22/02/23

Lisboa Submersa




Diário de Notícias

Em ano de centenário do nascimento do arquiteto Victor Palla, que bom é recordar Lisboa retratada em Lisboa, Cidade Triste e Alegre. Nesse poema gráfico, editado na década de 50 do Séc. XX pelos arquitetos Victor Palla e Manuel Costa Martins, relata-se uma Lisboa debruçada sobre o Tejo, de uma topografia moldada pela força das águas e de gentes umbilicalmente ligadas ao horizonte atlântico.


Muitos anos passaram e a "nossa" Lisboa é outra, mais do que nunca, carece de ser mais participada cívica e politicamente na sua transformação. A definição do novo "desenho" do Aeroporto e a sua localização numa perspetiva macro de cidade, o "redesenho" das ciclovias da Almirante Reis e a consolidação do Martim Moniz, a solução para os frequentes problemas de mobilidade urbana e agora o flagelo das recorrentes inundações que colocam em causa a qualidade do planeamento urbano das últimas décadas, são hoje complexidades que as atuais "velocidades contemporâneas" não podem justificar.


Face a estes problemas de escalas diferenciadas, a resposta terá de ocorrer consubstanciada em soluções mais sistémicas no desenho da cidade, no espaço público e no edificado. A área metropolitana de Lisboa tem que mobilizar a sua enorme comunidade que pensa o espaço urbano, onde em particular arquitetos, paisagistas e urbanistas deverão ser chamados de forma responsável a colocar o seu saber e competências em conjunto com os outros intervenientes em prol no desenho do território.


A propósito das cheias de 1967 na cidade de Lisboa, Gonçalo Ribeiro Teles afirmava que "a Cidade e o Campo são construções do homem! Construção sábia é quando em benefício da comunidade ou profundamente negativa quando em benefício de alguns..." e é aqui que reside a chave do processo. A tecnocracia deverá imperar não fundando a resolução através do milagre do agora. É no planeamento estruturado, alicerçado em conhecimentos técnicos e apoiado por vontades políticas que o beneficio se repercutirá em favor da comunidade. Na certeza de que das grandes obras ao impasse inseguro, nesses investimentos, distam poucos centímetros políticos.

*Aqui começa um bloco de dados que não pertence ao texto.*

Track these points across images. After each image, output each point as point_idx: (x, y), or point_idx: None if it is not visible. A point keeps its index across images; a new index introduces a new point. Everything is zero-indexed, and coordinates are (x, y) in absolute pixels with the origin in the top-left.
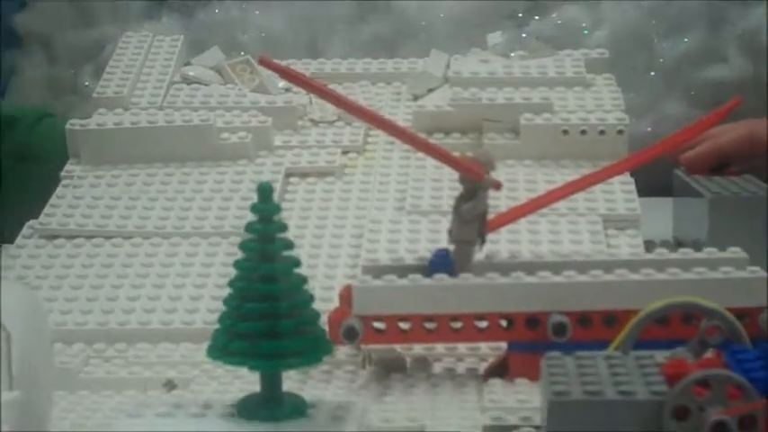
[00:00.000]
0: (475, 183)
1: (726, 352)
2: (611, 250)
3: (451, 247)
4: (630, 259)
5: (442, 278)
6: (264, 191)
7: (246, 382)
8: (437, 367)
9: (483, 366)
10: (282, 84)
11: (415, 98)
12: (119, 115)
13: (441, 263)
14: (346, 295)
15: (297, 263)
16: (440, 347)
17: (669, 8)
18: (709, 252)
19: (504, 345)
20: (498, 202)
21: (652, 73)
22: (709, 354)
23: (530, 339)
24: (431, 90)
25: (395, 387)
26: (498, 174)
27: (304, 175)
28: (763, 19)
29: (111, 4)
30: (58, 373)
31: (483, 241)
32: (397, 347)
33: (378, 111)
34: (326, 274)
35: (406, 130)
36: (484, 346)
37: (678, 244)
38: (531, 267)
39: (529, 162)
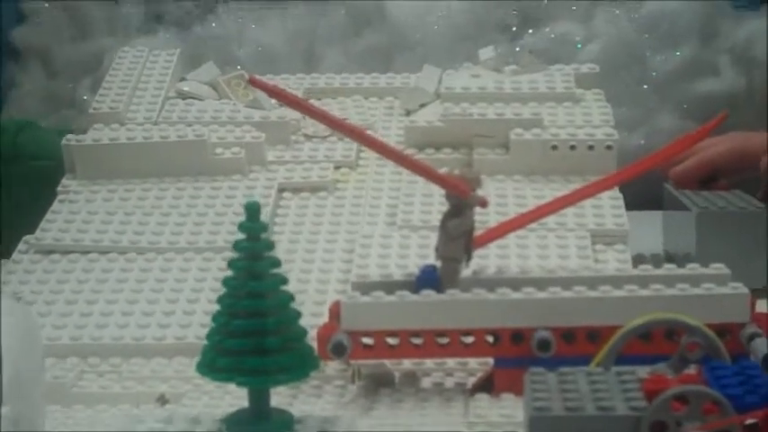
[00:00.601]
0: (461, 200)
1: (705, 368)
2: (599, 265)
3: (438, 264)
4: (615, 275)
5: (429, 294)
6: (252, 210)
7: (236, 396)
8: (425, 382)
9: (471, 381)
10: (275, 100)
11: (408, 113)
12: (115, 131)
13: (428, 279)
14: (335, 311)
15: (284, 280)
16: (429, 362)
17: (661, 22)
18: (692, 268)
19: (492, 360)
20: (487, 218)
21: (645, 86)
22: (690, 370)
23: (515, 355)
24: (423, 105)
25: (383, 401)
26: (488, 188)
27: (297, 190)
28: (754, 32)
29: (108, 18)
30: (52, 387)
31: (469, 258)
32: (386, 362)
33: (368, 128)
34: (318, 289)
35: (394, 149)
36: (472, 361)
37: (668, 257)
38: (516, 283)
39: (518, 177)
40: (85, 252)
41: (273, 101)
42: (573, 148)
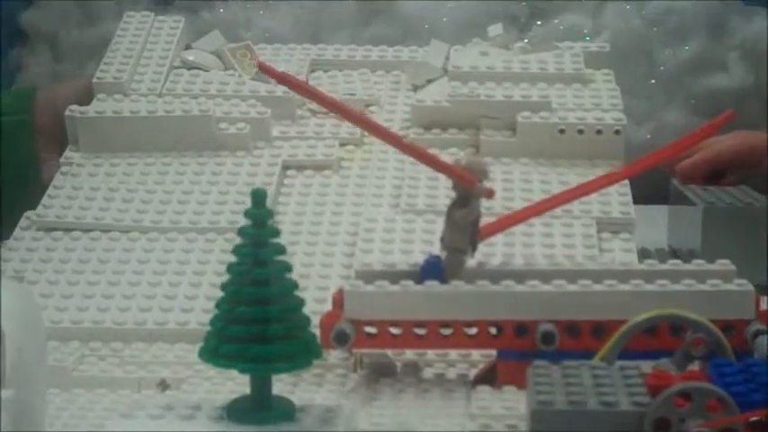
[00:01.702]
0: (468, 190)
1: (709, 365)
2: (604, 255)
3: (443, 254)
4: (620, 269)
5: (432, 285)
6: (258, 196)
7: (238, 383)
8: (427, 372)
9: (473, 372)
10: (280, 70)
11: (415, 88)
12: (118, 102)
13: (432, 269)
14: (339, 299)
15: (289, 268)
16: (431, 353)
17: (670, 16)
18: (698, 264)
19: (494, 351)
20: (493, 203)
21: (652, 81)
22: (694, 366)
23: (518, 347)
24: (430, 81)
25: (384, 391)
26: (494, 172)
27: (301, 167)
28: (763, 29)
29: (116, 3)
30: (53, 370)
31: (474, 249)
32: (388, 352)
33: (373, 103)
34: (321, 273)
35: (402, 139)
36: (475, 353)
37: (673, 252)
38: (521, 276)
39: (525, 160)
40: (87, 230)
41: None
42: (581, 132)
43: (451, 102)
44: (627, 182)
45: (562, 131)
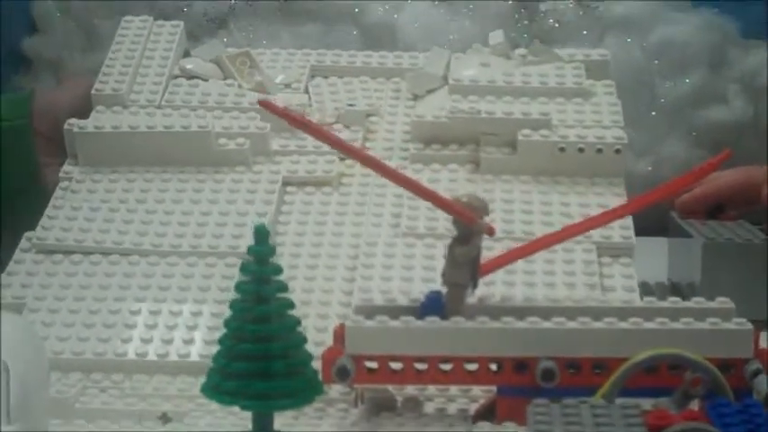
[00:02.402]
0: (468, 227)
1: (708, 405)
2: (604, 280)
3: (444, 290)
4: (620, 307)
5: (433, 320)
6: (260, 233)
7: (240, 417)
8: (428, 407)
9: (473, 407)
10: (280, 78)
11: (415, 97)
12: (117, 114)
13: (433, 305)
14: (340, 333)
15: (291, 305)
16: (431, 387)
17: (671, 49)
18: (697, 301)
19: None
20: (495, 224)
21: (653, 113)
22: (693, 405)
23: (518, 384)
24: (430, 91)
25: (385, 426)
26: (494, 191)
27: (301, 184)
28: (762, 62)
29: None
30: (55, 402)
31: (475, 285)
32: (389, 387)
33: (374, 113)
34: (322, 300)
35: (404, 176)
36: (475, 388)
37: (673, 286)
38: (521, 312)
39: (525, 177)
40: (88, 253)
41: (278, 79)
42: (581, 150)
43: (452, 118)
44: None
45: (563, 150)
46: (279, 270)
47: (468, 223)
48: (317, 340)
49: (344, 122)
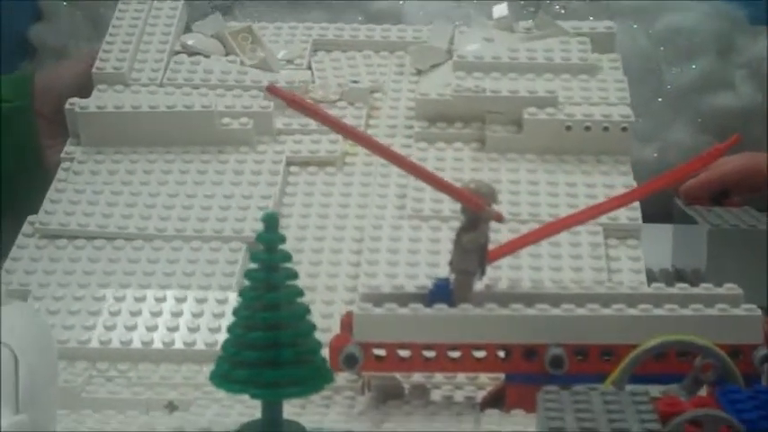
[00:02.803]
0: (477, 214)
1: (719, 391)
2: (611, 263)
3: (452, 277)
4: (629, 293)
5: (442, 308)
6: (270, 221)
7: (247, 406)
8: (435, 395)
9: (481, 395)
10: (282, 54)
11: (418, 72)
12: (119, 93)
13: (441, 292)
14: (347, 321)
15: (300, 292)
16: (438, 375)
17: (677, 35)
18: (706, 288)
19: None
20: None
21: (659, 99)
22: (703, 391)
23: (527, 371)
24: (434, 65)
25: (393, 414)
26: (500, 170)
27: (305, 163)
28: None
29: None
30: (62, 391)
31: (483, 272)
32: (396, 375)
33: (378, 90)
34: (328, 284)
35: (413, 162)
36: (482, 375)
37: (677, 272)
38: (530, 299)
39: (531, 156)
40: (91, 238)
41: (281, 54)
42: (588, 129)
43: (456, 96)
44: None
45: (569, 128)
46: (288, 257)
47: (477, 210)
48: (323, 326)
49: (348, 99)
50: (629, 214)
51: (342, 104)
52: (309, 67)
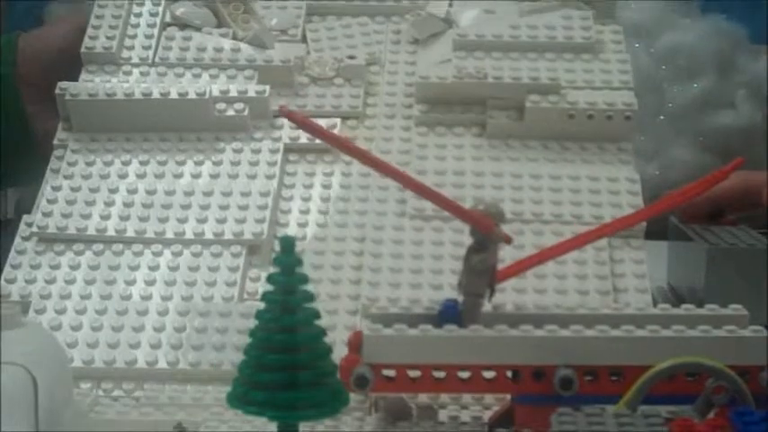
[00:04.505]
0: (485, 235)
1: (732, 413)
2: (615, 266)
3: (460, 298)
4: (637, 314)
5: (452, 329)
6: (287, 244)
7: (255, 426)
8: (442, 415)
9: (487, 415)
10: (275, 22)
11: (416, 41)
12: (110, 74)
13: (450, 313)
14: (355, 342)
15: (317, 314)
16: (444, 395)
17: (678, 54)
18: (711, 309)
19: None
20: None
21: (661, 117)
22: (714, 413)
23: (536, 392)
24: (433, 35)
25: None
26: (501, 158)
27: (303, 151)
28: None
29: None
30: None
31: (492, 293)
32: (404, 395)
33: (375, 62)
34: (330, 293)
35: (423, 185)
36: (488, 395)
37: (672, 291)
38: (539, 320)
39: (533, 143)
40: (90, 242)
41: (274, 21)
42: (590, 117)
43: (458, 81)
44: (638, 187)
45: (571, 116)
46: (305, 280)
47: (486, 231)
48: (328, 339)
49: (345, 76)
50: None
51: (339, 81)
52: (304, 39)
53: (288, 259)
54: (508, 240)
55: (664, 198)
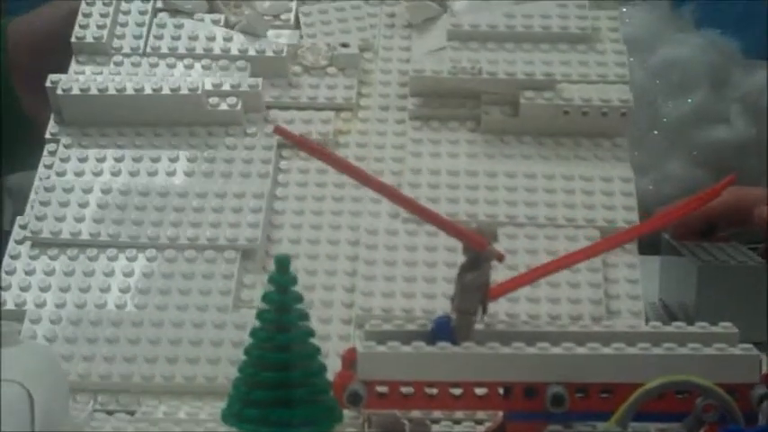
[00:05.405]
0: (478, 253)
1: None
2: (608, 270)
3: (453, 315)
4: (628, 332)
5: (445, 346)
6: (282, 263)
7: None
8: (435, 430)
9: (479, 430)
10: (268, 5)
11: (410, 25)
12: (101, 65)
13: (442, 330)
14: (349, 358)
15: (311, 333)
16: (437, 411)
17: (673, 69)
18: (702, 326)
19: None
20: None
21: (655, 132)
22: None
23: (527, 409)
24: (427, 20)
25: None
26: (495, 156)
27: (297, 147)
28: (764, 81)
29: None
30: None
31: (485, 311)
32: (396, 411)
33: (368, 49)
34: (323, 300)
35: (419, 205)
36: (480, 412)
37: (664, 307)
38: (530, 337)
39: (527, 139)
40: (84, 247)
41: (267, 5)
42: (585, 114)
43: (452, 76)
44: (632, 189)
45: (566, 113)
46: (299, 299)
47: (479, 249)
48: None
49: (338, 65)
50: (626, 216)
51: (332, 71)
52: (297, 25)
53: (282, 278)
54: (500, 258)
55: (657, 215)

As recentes inundações em Lisboa vieram mostrar, mais uma vez, que a população terá que se adaptar aos novos tempos ditados pelas alterações climáticas. A cidade funcionará amiúde em situação de fenómenos extremos, pelo que a resposta imediata tem que se estruturar em soluções flexíveis e humanamente exequíveis, permitindo que agora, arquitetos e engenheiros, finalmente assumam um papel preponderante na qualidade de vida das cidades, cabendo por fim aos políticos delinear esforços para que estes possam executar o planeado.

Acordámos sobre uma Lisboa Submersa de incertezas, tal como a Manhã de Virgílio Ferreira.